> Teks Dokumen:
****************************************

05 Mei 2017

SIBUK

I’m shining like a candle in the dark, when you tell me that you love me

Aku bersinar bagaikan lilin dalam kelam, saat kau katakan bahwa kau mencintaiku. Demikian alunan lembut Diana Ross mengisi ruang kafe yang dingin ber-AC saat kulihat dia memasuki pintu utama. Sendirian. Dengan wajah yang riang dia mendatangi mejaku. Kami lalu bersalaman. Dua puluh tahun lebih kami tidak bersua. Dan kini, jauh dari kota kelahiran, di sebuah kafe yang menghidangkan makanan dari negeri lain, kami kembali menuturkan masa silam. Tentang kenangan indah yang telah lelap dalam waktu. Sebuah reuni.

Lama setelah pertemuan itu, aku merenungkan suatu hal yang terasa ganjil. Hampir dua jam kami bersama, bertukar tutur. Tetapi antara kami terbentang keterasingan hati. Keakraban masa lalu telah menjadi fosil. Yang kami perbincangkan hanyalah kulit-kulit kehidupan. Dia dan aku. Dan istrinya yang tidak sempat hadir karena tertelan kesibukan pekerjaannya. Waktu nampak seperti raksasa bengis yang merobek-robek kehidupan. Kehiruk-pikukan mengasingkan kami satu sama lain. Inikah hakekat kemoderenan? Saat komunikasi semakin tidak mengenal tapal batas, saat itu pula hubungan muka dengan muka antar individu semakin menjauh.

Saya merasa bahwa kita sedemikian tenggelam dalam kesibukan, bahkan hingga tidak ada waktu lagi untuk memperhatikan dan memberikan senyuman kepada satu sama lain” kata Ibu Teresa menyikapi situasi keterpencilan manusia-manusia modern. Hidup kian menegangkan. Tiap orang mencari kesejahteraannya dan menafikan keberadaan yang lainnya. Hidup menjadi sebuah perjalanan dalam labirin yang tidak lagi diketahui ujungnya. Pada akhirnya, kita hanya berputar-putar tanpa arah dan tanpa tujuan kecuali demi kesenangan hidup yang sesaat saja. Kita saling meninggalkan dan ditinggalkan. Sepi, sendiri dan terkucil. Kebersamaan mati. Tempat kediaman yang kita bangun kita kelilingi tembok tebal serta pagar berduri. Jiwa dan perasaan kita pun terpagari dengan topeng tebal, menolak siapapun yang mencoba masuk. Tak mengenal dan dikenal. Terasing satu sama lain.

****************************************

> Baris yang Disediakan:
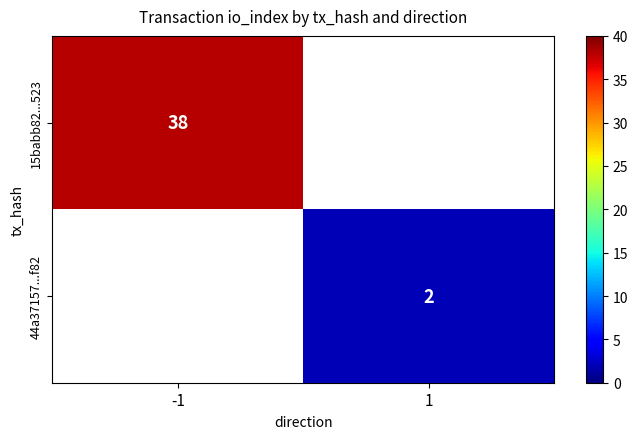

The 44a37157...f82 series shows 2 at 1. True or false?

True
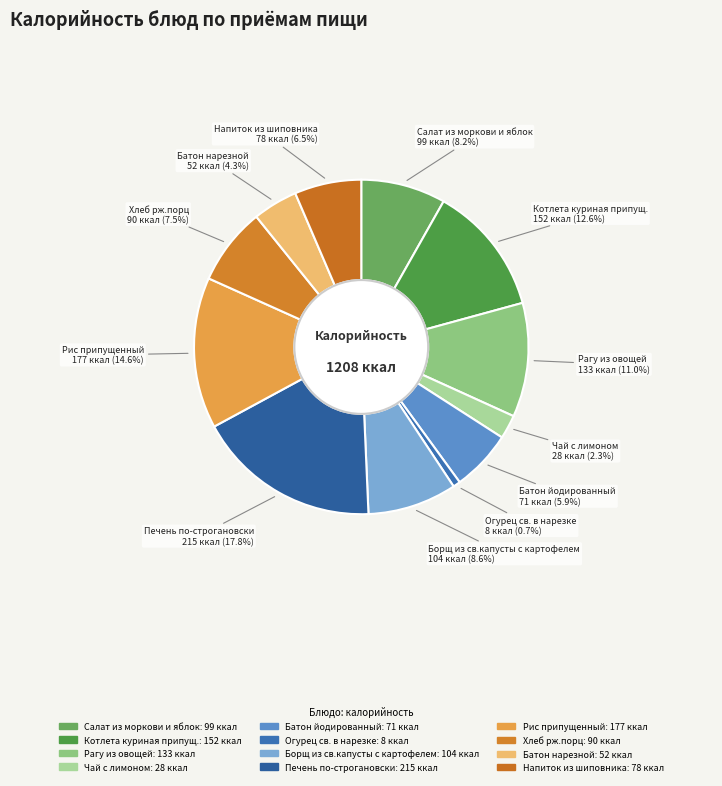

How many slices are in this pie chart?

12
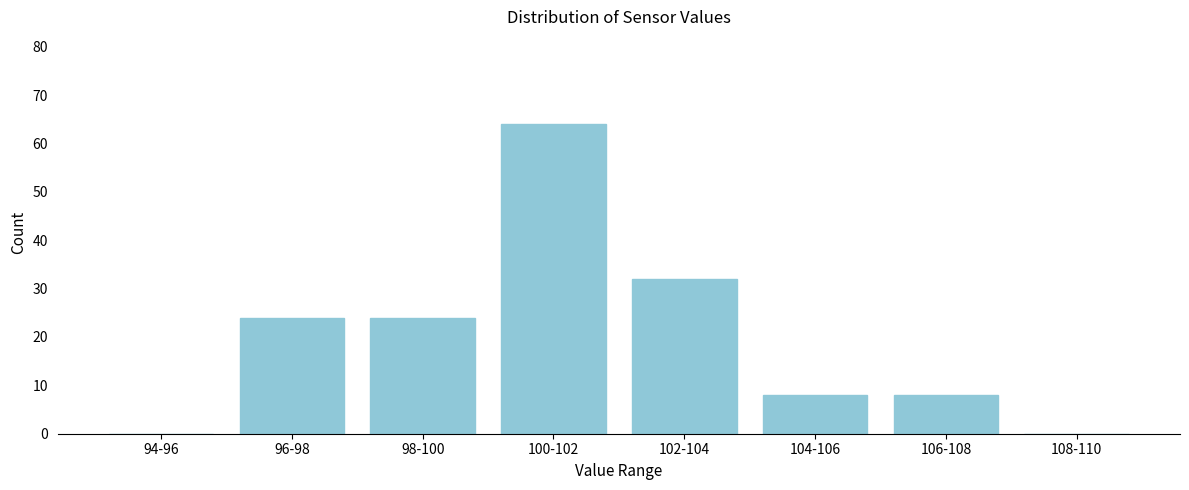

Reading left to right, what are all the values shown in this chart?

94-96=0	96-98=24	98-100=24	100-102=64	102-104=32	104-106=8	106-108=8	108-110=0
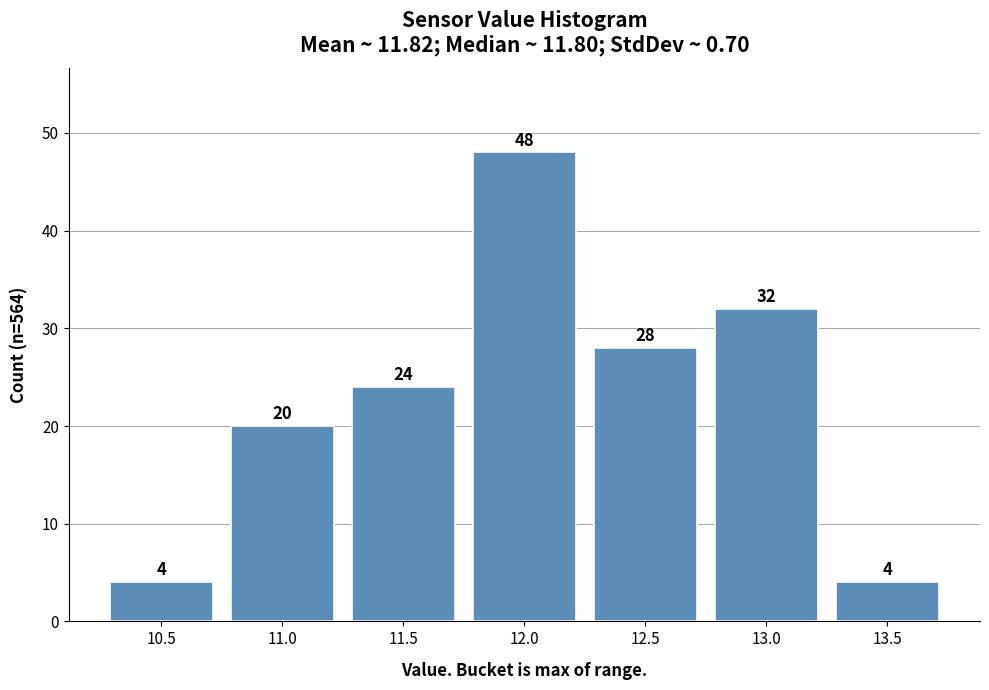

Reading right to left, extract all data points from this chart.

13.5=4	13.0=32	12.5=28	12.0=48	11.5=24	11.0=20	10.5=4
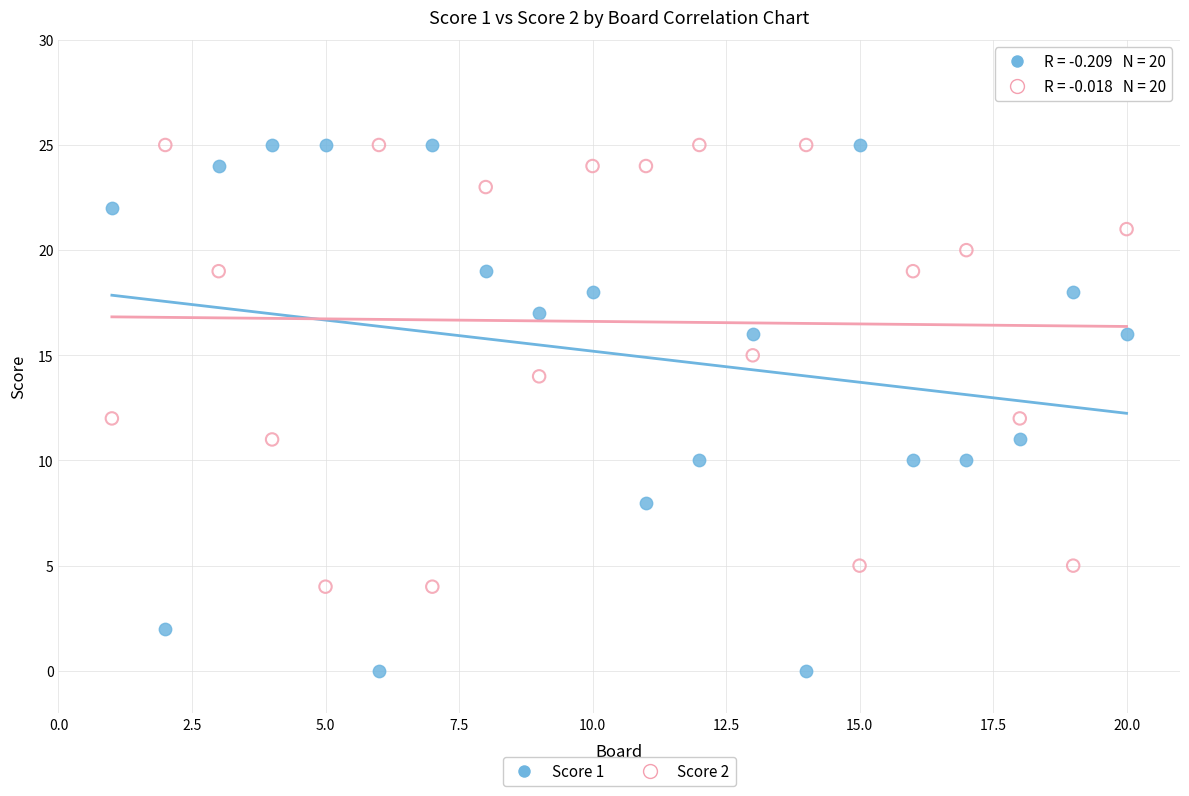

Which series has the widest spread of Y values?

Score 1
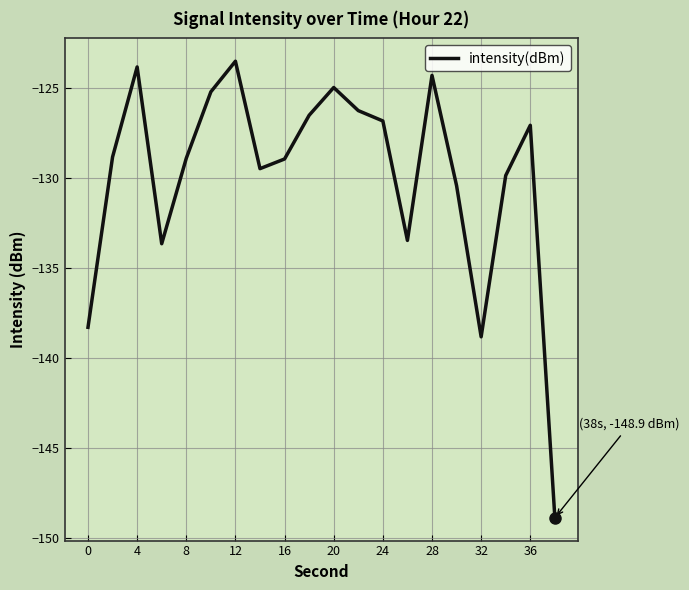

What is the greatest value displayed?

-123.5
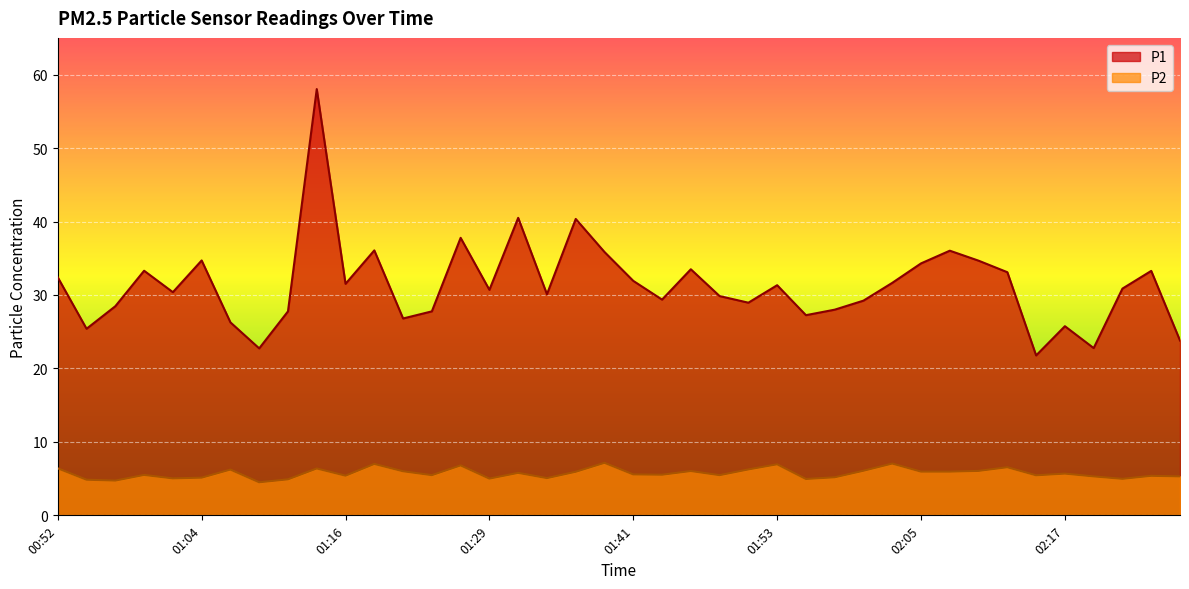

Reading left to right, transcribe all the data shown in this chart.

P1: 32.4	25.4	28.5	33.3	30.4	34.7	26.3	22.7	27.8	58.0	31.5	36.1	26.8	27.8	37.8	30.7	40.5	30.1	40.4	35.9	31.9	29.4	33.5	29.9	28.9	31.3	27.2	28.0	29.2	31.6	34.3	36.0	34.7	33.1	21.8	25.8	22.8	30.9	33.3	23.8
P2: 6.4	4.8	4.7	5.5	5.0	5.1	6.2	4.5	4.9	6.4	5.4	7.0	6.0	5.5	6.8	5.0	5.8	5.1	5.9	7.2	5.6	5.5	6.0	5.5	6.2	7.0	5.0	5.2	6.1	7.0	6.0	6.0	6.0	6.5	5.5	5.7	5.3	5.0	5.4	5.3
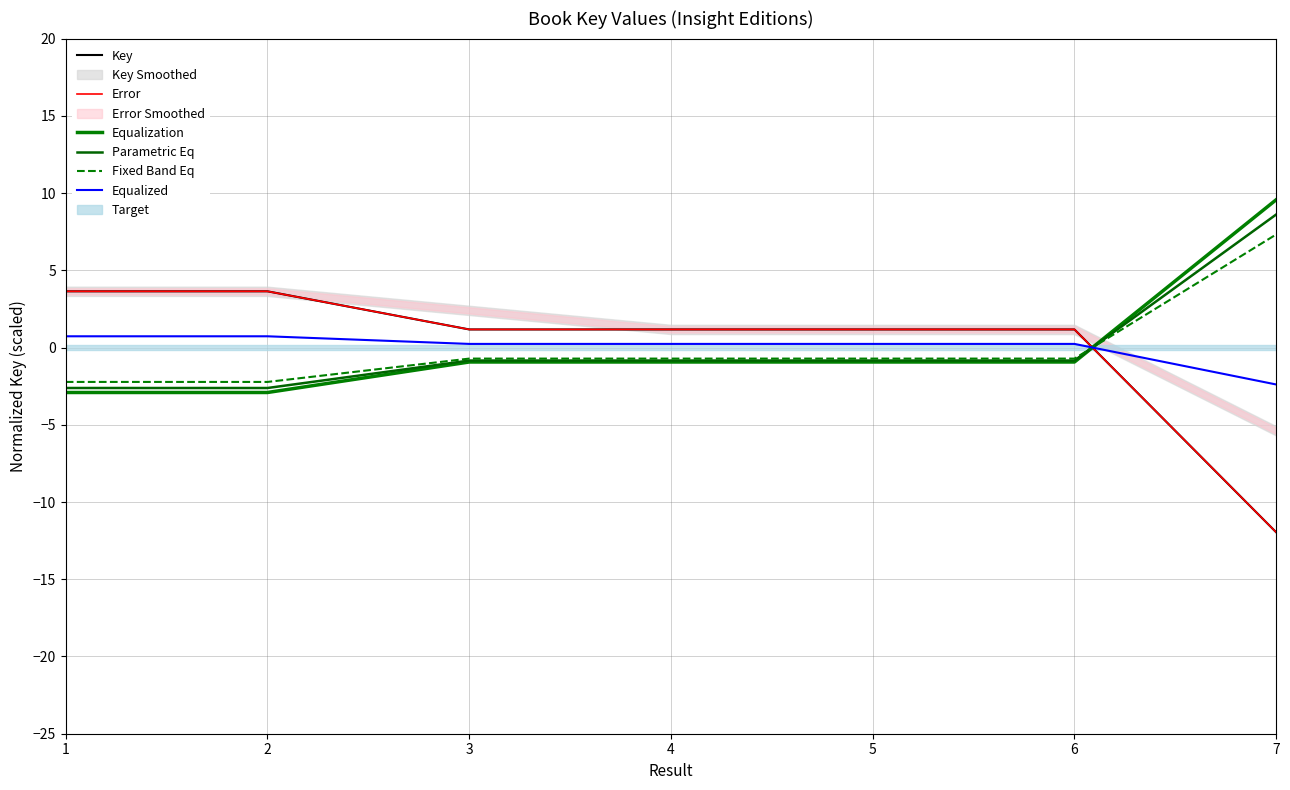

How many values in Parametric Eq are below zero?

6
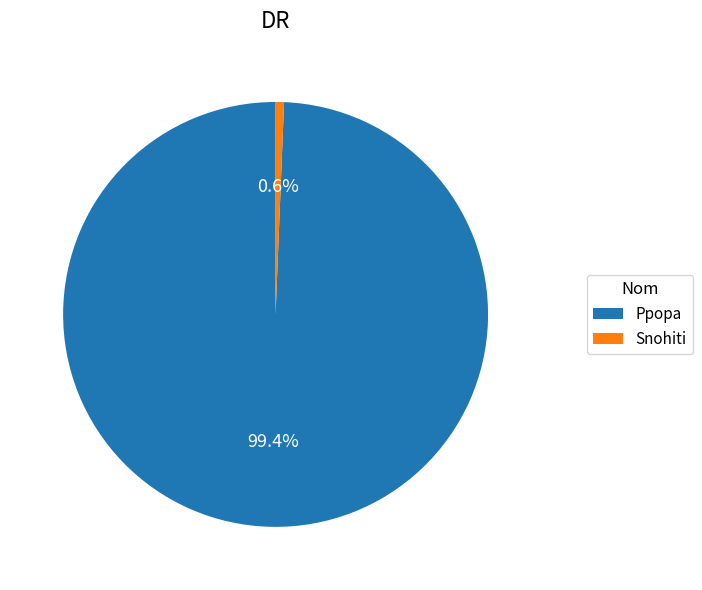

True or false: Snohiti accounts for 1% of the total.

True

****************************************

> Soal yang Dikerjakan:
a – Menurut teks dokumen, berapa lama "aku" dan temannya tidak bersua sebelum bertemu lagi di kafe?
b – Tuliskan ulang semua baris data tanpa mengubah sedikit pun, dan jangan sertakan gambarnya.
Teks dokumen dan baris data merupakan dua bahan yang terpisah.

> Jawaban yang Diharapkan:
a – Dua puluh tahun lebih.

b –
The 44a37157...f82 series shows 2 at 1. True or false?

True

How many slices are in this pie chart?

12

Reading left to right, what are all the values shown in this chart?

94-96=0	96-98=24	98-100=24	100-102=64	102-104=32	104-106=8	106-108=8	108-110=0

Reading right to left, extract all data points from this chart.

13.5=4	13.0=32	12.5=28	12.0=48	11.5=24	11.0=20	10.5=4

Which series has the widest spread of Y values?

Score 1

What is the greatest value displayed?

-123.5

Reading left to right, transcribe all the data shown in this chart.

P1: 32.4	25.4	28.5	33.3	30.4	34.7	26.3	22.7	27.8	58.0	31.5	36.1	26.8	27.8	37.8	30.7	40.5	30.1	40.4	35.9	31.9	29.4	33.5	29.9	28.9	31.3	27.2	28.0	29.2	31.6	34.3	36.0	34.7	33.1	21.8	25.8	22.8	30.9	33.3	23.8
P2: 6.4	4.8	4.7	5.5	5.0	5.1	6.2	4.5	4.9	6.4	5.4	7.0	6.0	5.5	6.8	5.0	5.8	5.1	5.9	7.2	5.6	5.5	6.0	5.5	6.2	7.0	5.0	5.2	6.1	7.0	6.0	6.0	6.0	6.5	5.5	5.7	5.3	5.0	5.4	5.3

How many values in Parametric Eq are below zero?

6

True or false: Snohiti accounts for 1% of the total.

True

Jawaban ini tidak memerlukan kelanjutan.